The Stockholm Monsters were a more than half-decent support act, well suited to support The Fall. In 1983 they sounded like this:

The Fall appeared on The Tube just over a week after our Keele gig. Their set on The Tube looked like this:

Andrea’s Party At Bushy House, 19/20 November 1983

By the end of that week I was writing in red ink, reporting on a trip to London. I love the fact that I note that I had a haircut on the Saturday morning. I’m guessing that my mum would have strongly suggested I needed a haircut, probably because of the location of the party I was going to that night.

My friend Andrea Dean was living in Bushy House, Teddington at that time. Her father had become Director of the National Physical Laboratory and a rather sprauncy apartment came with that job.

Andrea c1979

Bushy House is a former residence of King William IV, although I suspect he made use of the whole house.

I remember more than one entertaining party/gathering at Bushy House when it was Andrea’s place. This November 1983 one was especially memorable.

…And Forty Years On?

I rather like the juxtaposition of an anarchist bonfire party one weekend and a party in a formerly royal residence the next in November 1983.

Forty years on, both of those parties were good training for the week that I have just been through:

Keele Students’ Union By-Election Voting Slip, guessing November 1983

This is a strange thing to have survived in my document box. I think it has done so because Ashley Fletcher scribbled his telephone number on the reverse.
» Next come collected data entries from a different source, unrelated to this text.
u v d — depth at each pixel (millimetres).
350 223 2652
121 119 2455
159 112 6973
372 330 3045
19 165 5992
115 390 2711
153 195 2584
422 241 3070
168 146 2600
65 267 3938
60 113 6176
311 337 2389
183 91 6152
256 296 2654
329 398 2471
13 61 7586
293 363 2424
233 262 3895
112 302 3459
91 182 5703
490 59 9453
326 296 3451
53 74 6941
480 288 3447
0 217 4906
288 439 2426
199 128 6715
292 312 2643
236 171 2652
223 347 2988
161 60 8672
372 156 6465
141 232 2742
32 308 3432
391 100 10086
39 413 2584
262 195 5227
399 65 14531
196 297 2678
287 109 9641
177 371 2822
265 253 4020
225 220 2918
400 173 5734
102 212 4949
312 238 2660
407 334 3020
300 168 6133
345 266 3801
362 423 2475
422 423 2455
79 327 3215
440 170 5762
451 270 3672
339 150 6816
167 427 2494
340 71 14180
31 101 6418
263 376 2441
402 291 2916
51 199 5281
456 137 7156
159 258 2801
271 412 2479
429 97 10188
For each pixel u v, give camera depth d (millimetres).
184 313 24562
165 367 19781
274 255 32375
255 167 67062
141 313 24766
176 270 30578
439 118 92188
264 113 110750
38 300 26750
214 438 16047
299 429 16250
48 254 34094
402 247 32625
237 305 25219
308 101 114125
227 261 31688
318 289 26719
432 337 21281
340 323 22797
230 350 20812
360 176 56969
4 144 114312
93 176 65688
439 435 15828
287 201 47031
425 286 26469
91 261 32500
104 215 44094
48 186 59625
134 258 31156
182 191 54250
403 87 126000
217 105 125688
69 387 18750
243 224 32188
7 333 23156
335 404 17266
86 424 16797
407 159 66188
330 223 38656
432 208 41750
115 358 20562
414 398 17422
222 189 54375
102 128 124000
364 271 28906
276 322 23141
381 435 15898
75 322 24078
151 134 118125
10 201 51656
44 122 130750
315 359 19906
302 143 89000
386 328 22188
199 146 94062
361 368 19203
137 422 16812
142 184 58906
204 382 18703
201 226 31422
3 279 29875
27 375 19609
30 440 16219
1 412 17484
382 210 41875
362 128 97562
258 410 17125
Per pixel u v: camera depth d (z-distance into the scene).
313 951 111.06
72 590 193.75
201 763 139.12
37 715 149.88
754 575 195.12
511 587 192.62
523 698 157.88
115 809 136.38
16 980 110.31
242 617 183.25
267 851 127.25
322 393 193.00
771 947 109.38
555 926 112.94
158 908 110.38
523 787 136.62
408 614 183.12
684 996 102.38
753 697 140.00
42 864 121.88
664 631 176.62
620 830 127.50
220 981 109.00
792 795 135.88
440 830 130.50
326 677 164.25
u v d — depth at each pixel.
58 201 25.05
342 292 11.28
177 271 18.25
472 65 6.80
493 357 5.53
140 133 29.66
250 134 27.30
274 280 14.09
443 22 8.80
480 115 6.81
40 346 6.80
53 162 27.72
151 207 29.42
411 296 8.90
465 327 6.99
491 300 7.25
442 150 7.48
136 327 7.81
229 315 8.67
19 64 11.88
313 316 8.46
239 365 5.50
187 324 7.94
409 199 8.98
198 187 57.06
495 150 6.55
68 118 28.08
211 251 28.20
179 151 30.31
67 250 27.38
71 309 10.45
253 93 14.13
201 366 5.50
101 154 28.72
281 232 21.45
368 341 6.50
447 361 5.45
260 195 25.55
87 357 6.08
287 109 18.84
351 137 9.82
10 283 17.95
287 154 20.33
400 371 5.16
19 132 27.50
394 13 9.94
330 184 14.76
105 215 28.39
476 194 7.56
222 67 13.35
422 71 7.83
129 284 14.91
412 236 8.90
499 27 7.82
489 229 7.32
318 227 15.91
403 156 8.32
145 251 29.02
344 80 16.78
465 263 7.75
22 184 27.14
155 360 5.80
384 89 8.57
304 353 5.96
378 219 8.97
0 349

Still, we see Kate Fricker standing for a minor election, presumably just a few months before she ran for President. Running against someone by the name of Ged, but on this occasion not one of my multiple personalities.

In those days I was very much myself; Chair of Constitutional Committee and Election Appeals Committee. So perhaps I need to ask myself some serious questions about this stray ballot paper. Is that a hanging chad at the top of the slip?

198384 By Election Scrap with Ashleys Number on Reverse

A Keele Finalist In Autumn: Visits To Careless Talk, The Financial Times And The SU Women’s Toilet, Early November 1983

1983 – Long before gender neutrality for conveniences had been invented

I sense from my autumn 1983 diary that I was hunkering down to do a reasonable amount of studying that year. That said, the first two evenings on the page below show me focussed at least as much on student politics. There was a UGM on the Monday, which passed with a mere “OK” from me…

Careless Talk

… on the Tuesday it says I went to Careless Talk. Straining my brain, I think that was an anarchist discussion group, which was colloquially known as “Bob & Sally’s Thing”, much to the chagrin Sally Hyman, and the late (also lovely) Bob Miller.

In truth, it was probably Ashley Fletcher more than anyone who nicknamed the group “Bob & Sally’s Thing”, knowing full well that the idea that the group had leaders or figureheads was anathema to Bob & Sally. It was outrageous for Ashley to nickname the group – it was Bob and Sally’s thing, so really only they should have had the power to name the group. Which they did. Careless Talk.

Photo by Rept0n1x, CC BY-SA 2.0

I think we might have met in The Victoria. Sally or Ashley might remember. I vaguely recall Ashley perpetuating the “power joke” because the chosen place was in Miller Street. I remember Bob especially liking whichever pub it was because it served the best pint of Bass he could find in town. That was an aspect to which Bob would have given a great deal of care and attention.

At the time we possibly thought we might solve the world’s problems through sheer weight of discussion and reasoned debate. Forty years later…it seems we didn’t make a great fist of it. Heck, but at least we tried. And some of us still do charity work to try and patch some of the broken bits back together again – e.g. Sally Hyman and her superb charity CRIBS International – not to be described as “Sally’s Thing”.

The Financial Times

Thursday 3 November 1983 – Lots to do before leaving for London after Election Appeals. Had Chinese meal and stayed up quite late.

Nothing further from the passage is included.